▶ **Input data**
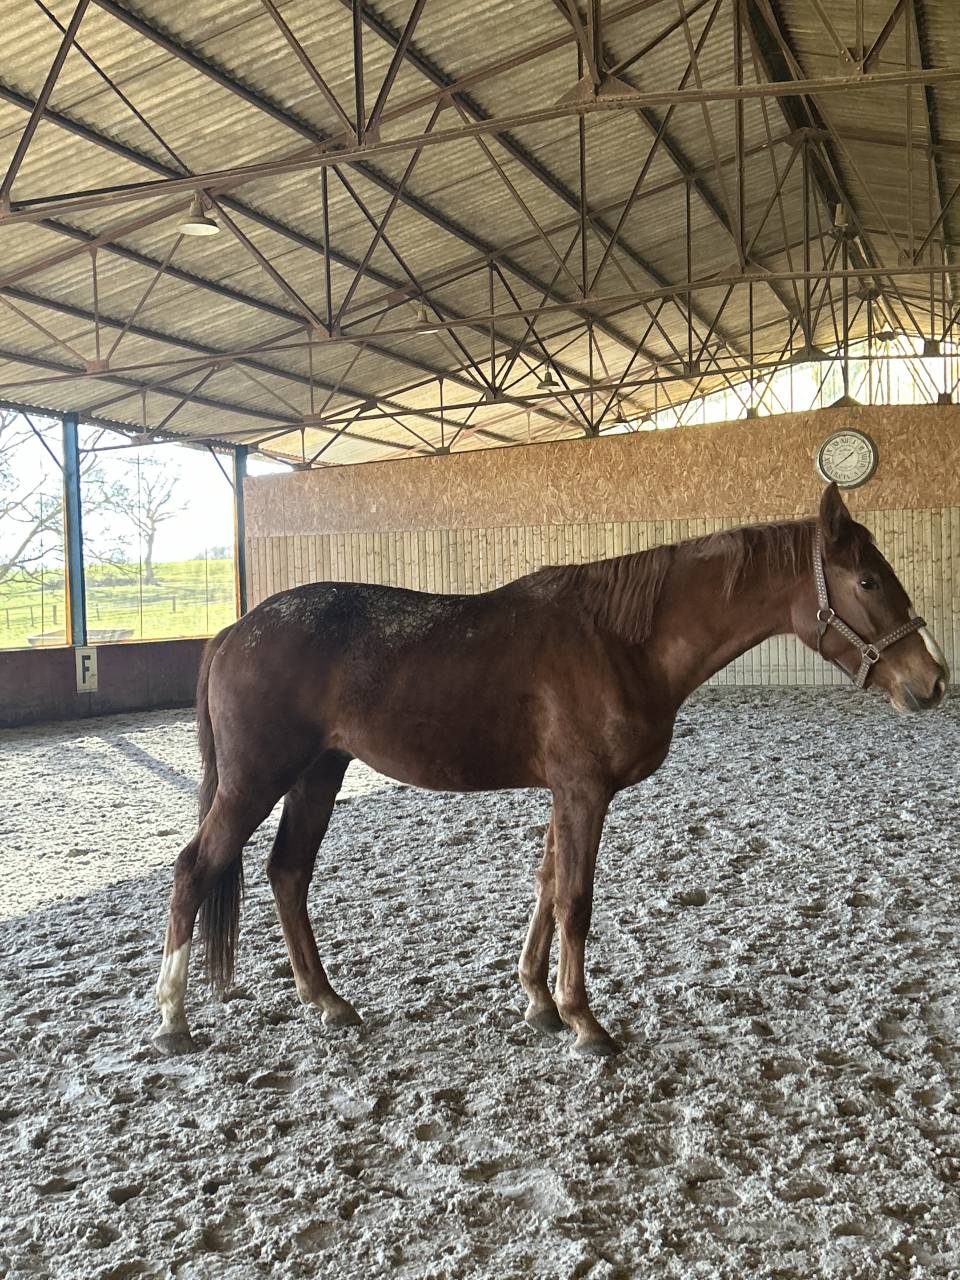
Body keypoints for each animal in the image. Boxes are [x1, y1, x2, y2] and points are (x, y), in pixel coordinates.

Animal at [153, 483, 948, 1058]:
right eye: (869, 581)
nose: (931, 681)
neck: (620, 641)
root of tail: (234, 630)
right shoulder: (583, 791)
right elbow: (575, 899)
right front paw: (585, 1023)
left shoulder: (566, 794)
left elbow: (544, 884)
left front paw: (538, 1003)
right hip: (256, 781)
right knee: (195, 869)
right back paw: (172, 1022)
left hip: (318, 775)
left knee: (288, 874)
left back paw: (328, 1002)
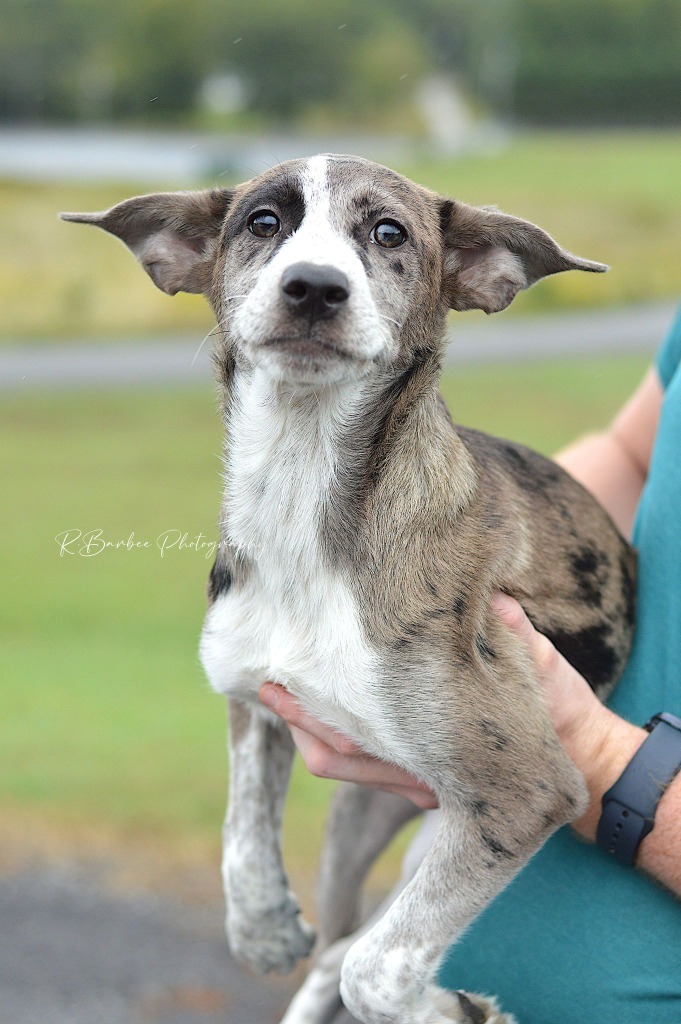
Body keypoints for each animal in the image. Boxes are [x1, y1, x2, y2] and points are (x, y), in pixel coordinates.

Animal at [62, 153, 630, 1024]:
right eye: (263, 222)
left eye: (388, 233)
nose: (313, 288)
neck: (302, 494)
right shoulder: (252, 690)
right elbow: (242, 834)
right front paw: (262, 927)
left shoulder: (527, 787)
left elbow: (377, 970)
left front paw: (448, 1007)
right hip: (352, 826)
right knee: (334, 945)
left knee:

▶ **Directions**
Transcribe the records above exactly, skipping pictures.

▶ **Solution for this problem**
Body keypoints for each animal in the image. Boxes are [x1, y1, x2, y2] and points are (x, y), in pixel coordinates.

Animal at [153, 483, 948, 1058]:
right eye: (869, 581)
nose: (931, 681)
neck: (620, 641)
root of tail: (234, 630)
right shoulder: (583, 791)
right elbow: (575, 899)
right front paw: (585, 1023)
left shoulder: (566, 794)
left elbow: (544, 884)
left front paw: (538, 1003)
right hip: (256, 781)
right knee: (195, 869)
right back paw: (172, 1022)
left hip: (318, 775)
left knee: (288, 874)
left back paw: (328, 1002)
Body keypoints for each animal in the image. Boxes are [x1, y1, x2, y2] and points are (x, y), in pixel coordinates.

Animal at [62, 153, 630, 1024]:
right eye: (263, 222)
left eye: (388, 233)
nose: (313, 288)
neck: (302, 494)
right shoulder: (252, 690)
right elbow: (242, 834)
right front paw: (262, 927)
left shoulder: (527, 787)
left elbow: (377, 970)
left front paw: (448, 1007)
right hip: (352, 826)
right knee: (334, 945)
left knee:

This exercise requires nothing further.